Performance Of String Concatenation In C#

In C#, there is a grand total of 6 ways to concatenate a string. Those are :

  • Using the + (plus) sign (Including +=)
  • String.Concat
  • String.Join
  • StringBuilder
  • String.Format
  • Using String Interpolation (e.x. $”My string {variable}”).

I recently got asked about performance considerations when joining two strings together. I think everyone knows by now that using the + to join up large strings is (supposedly) a no no. But it got me thinking what actually are the performance implications? If you have two strings you want to concatenate, is it actually worth spinning up an instance of StringBuilder?

I wanted to do some quick benchmarking but by the end of the post, I ended up digging into the source code to atleast begin answering “why” things perform differently.

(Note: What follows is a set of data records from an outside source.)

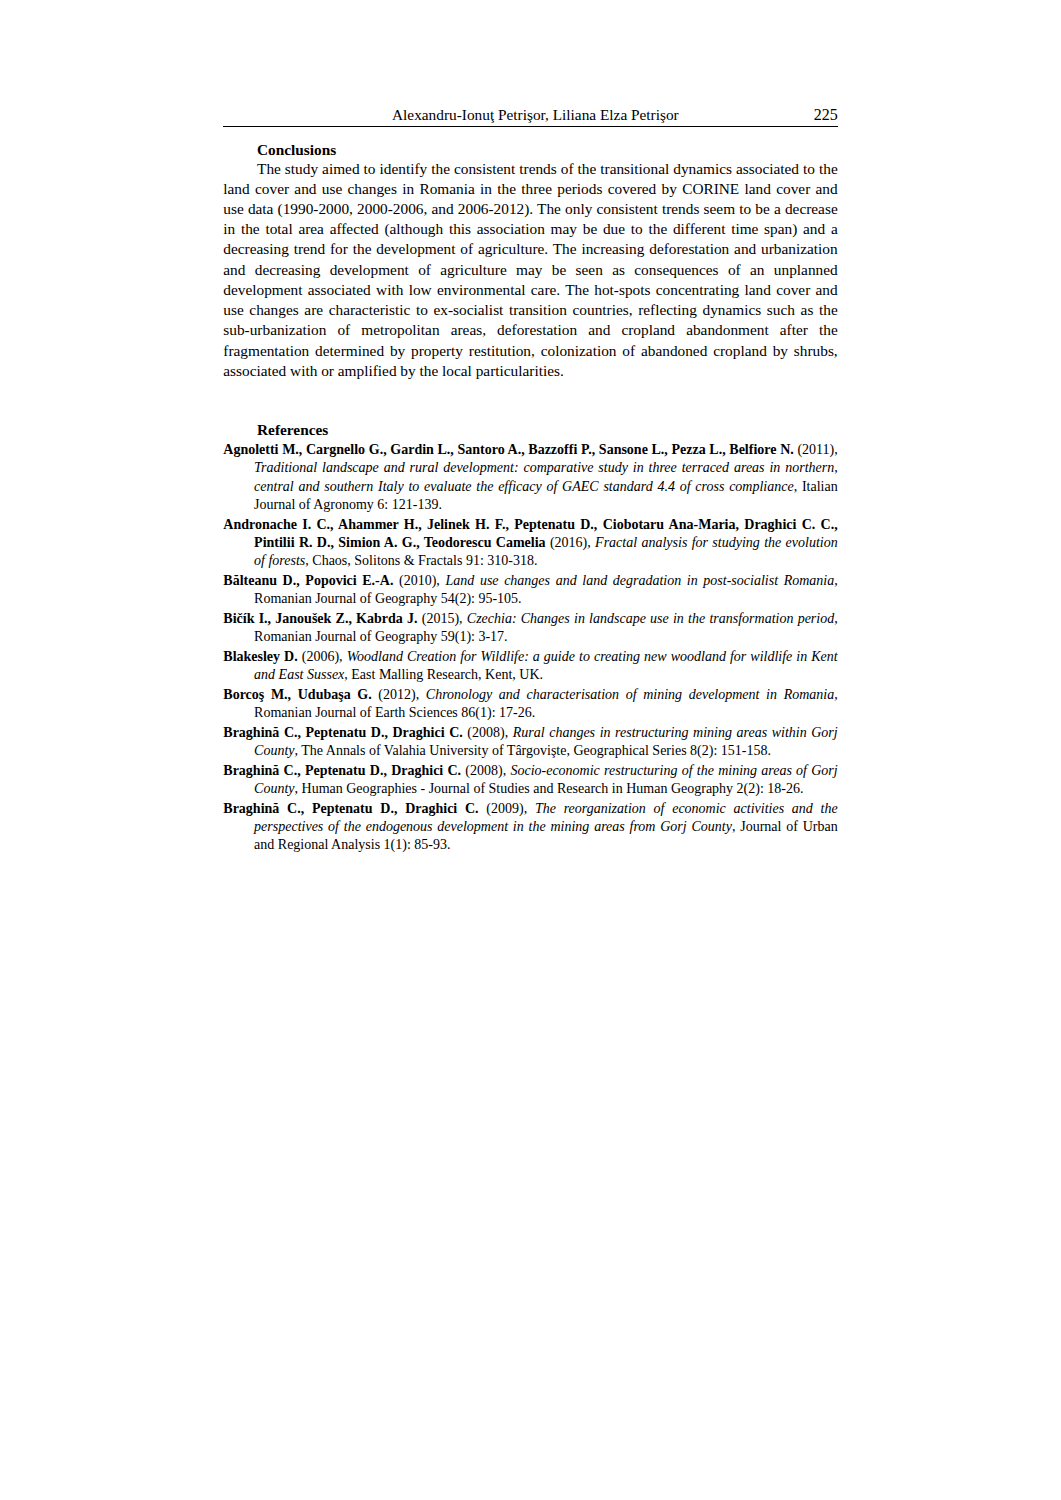Alexandru-Ionuţ Petrişor, Liliana Elza Petrişor 225
Conclusions
The study aimed to identify the consistent trends of the transitional dynamics associated to the land cover and use changes in Romania in the three periods covered by CORINE land cover and use data (1990-2000, 2000-2006, and 2006-2012). The only consistent trends seem to be a decrease in the total area affected (although this association may be due to the different time span) and a decreasing trend for the development of agriculture. The increasing deforestation and urbanization and decreasing development of agriculture may be seen as consequences of an unplanned development associated with low environmental care. The hot-spots concentrating land cover and use changes are characteristic to ex-socialist transition countries, reflecting dynamics such as the sub-urbanization of metropolitan areas, deforestation and cropland abandonment after the fragmentation determined by property restitution, colonization of abandoned cropland by shrubs, associated with or amplified by the local particularities.
References
Agnoletti M., Cargnello G., Gardin L., Santoro A., Bazzoffi P., Sansone L., Pezza L., Belfiore N. (2011), Traditional landscape and rural development: comparative study in three terraced areas in northern, central and southern Italy to evaluate the efficacy of GAEC standard 4.4 of cross compliance, Italian Journal of Agronomy 6: 121-139.
Andronache I. C., Ahammer H., Jelinek H. F., Peptenatu D., Ciobotaru Ana-Maria, Draghici C. C., Pintilii R. D., Simion A. G., Teodorescu Camelia (2016), Fractal analysis for studying the evolution of forests, Chaos, Solitons & Fractals 91: 310-318.
Bălteanu D., Popovici E.-A. (2010), Land use changes and land degradation in post-socialist Romania, Romanian Journal of Geography 54(2): 95-105.
Bičík I., Janoušek Z., Kabrda J. (2015), Czechia: Changes in landscape use in the transformation period, Romanian Journal of Geography 59(1): 3-17.
Blakesley D. (2006), Woodland Creation for Wildlife: a guide to creating new woodland for wildlife in Kent and East Sussex, East Malling Research, Kent, UK.
Borcoş M., Udubaşa G. (2012), Chronology and characterisation of mining development in Romania, Romanian Journal of Earth Sciences 86(1): 17-26.
Braghină C., Peptenatu D., Draghici C. (2008), Rural changes in restructuring mining areas within Gorj County, The Annals of Valahia University of Târgovişte, Geographical Series 8(2): 151-158.
Braghină C., Peptenatu D., Draghici C. (2008), Socio-economic restructuring of the mining areas of Gorj County, Human Geographies - Journal of Studies and Research in Human Geography 2(2): 18-26.
Braghină C., Peptenatu D., Draghici C. (2009), The reorganization of economic activities and the perspectives of the endogenous development in the mining areas from Gorj County, Journal of Urban and Regional Analysis 1(1): 85-93.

“Your Methodology Is Wrong!”

I don’t think I’ve ever written a benchmarking post without someone jumping on Twitter, Reddit, or some social media and pointing out how wrong I am. The thing is with benchmarking, and especially C#, there is so much “compiler magic” that happens. Things get optimized out or the compiler knows you are dumb and tries to help you out in a way you never expect.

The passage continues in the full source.